Time Warner has been looking to transfer or sell its licences to another broadcaster for some time, according to a person familiar with the matter. Time Warner can contract with third parties instead of owning the licenses, the person said.
Avoiding the FCC could be key to the deal progressing. The FCC can be a harsher judge than the Justice Department, which is to review the transaction and has asked for detailed information, portending an in-depth antitrust investigation. The deal would combine the biggest US pay-TV and internet provider with one of the largest creators of TV programming, giving AT&T control of assets such as HBO and CNN.
AT&T says it’s in a different business than Time Warner and that the Justice Department has never denied a transaction that joins companies from different industries on antitrust grounds – that is, whether a deal reduces competition.
Reviews by the FCC consider broader factors, including whether a deal advances loosely defined public interests. In past deals, the agency has weighed such factors as speeding deployment of advanced services, ensuring that competing channels aren’t kept off pay-TV systems, and managing airwaves.
“The FCC’s review process is riddled with risk in a way that antitrust review isn’t,” Matthew Schettenhelm, a Bloomberg Intelligence analyst, said in an e-mail. The FCC’s decision effectively can’t be challenged in court, while an antitrust review always must meet a court’s legal test, Schettenhelm said. With Trump set to name new FCC leaders, that risk was likely too great, he said.
Spokesmen for each company declined to comment beyond the filing.
At issue are dozens of airwaves licenses that Time Warner holds, according to a Bloomberg review of FCC databases.
According to the person familiar with the matter, the licences are used by Time Warner’s cable networks to transmit programmes from where they’re made to satellites in space, then back down to pay-TV distributors who deliver them to people’s homes. One licence involves a small broadcast station near Atlanta, while the others are related to internal operations and new technology has made them irrelevant, the person said.
Analysts offered differing assessments on whether the effort to avoid FCC scrutiny could succeed.
If the licenses aren’t transferred to AT&T, “it would be very hard” for the FCC to assert jurisdiction, said Craig Moffett, an analyst at MoffettNathanson. Agency Republicans who would be in charge have opposed expansive claims to agency power, he said.
AT&T could simply drop the airwaves licences and use land lines for some tasks, or it could lease licences that are left behind as the rest of Time Warner is absorbed, Moffett said.
While it’s hard to judge without having details of AT&T’s plans, FCC officials might insist upon reviewing any licence changes, said Andrew Jay Schwartzman, senior counselor at Georgetown University’s law school in Washington.
“Precedent strongly suggests that satellite uplinks must be subject to full FCC review,” Schwartzman said.

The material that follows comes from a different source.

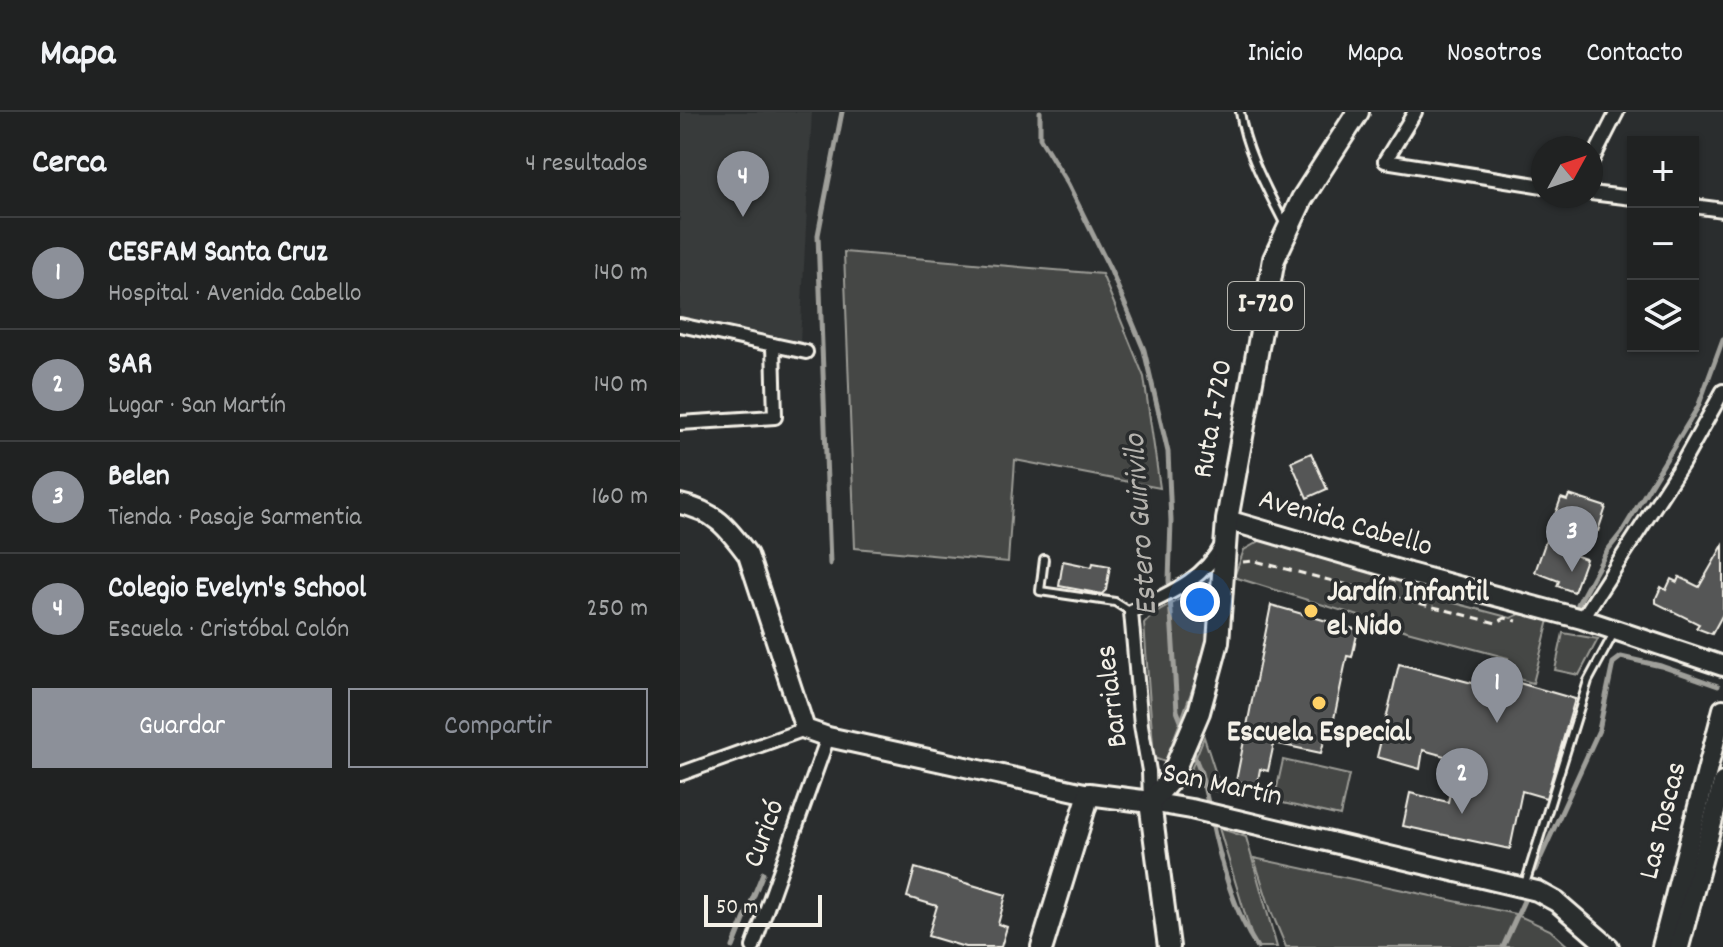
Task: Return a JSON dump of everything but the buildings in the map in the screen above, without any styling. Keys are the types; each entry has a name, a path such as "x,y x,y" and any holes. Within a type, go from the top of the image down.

If licences have to be transferred to AT&T, it would trigger a review by the agency, which can send deals into a lengthy public hearing process, essentially killing them through delay. That dynamic helped to end AT&T’s bid to buy smaller T-Mobile US in 2011, as well as top US cable provider Comcast Corp’s deal for Time Warner Cable in 2015. Trump remains opposed to the deal, Bloomberg reported last week, citing people familiar with the matter, though he hasn’t commented publicly on the transaction since October.
While Trump blasted the deal during the campaign, Time Warner shares have climbed more than 8% since the election on speculation that a Republican administration would be friendlier to the transaction. It’s unclear whether Trump would try to influence the regulatory review of the merger, either by pushing officials to impose conditions or to block the deal entirely.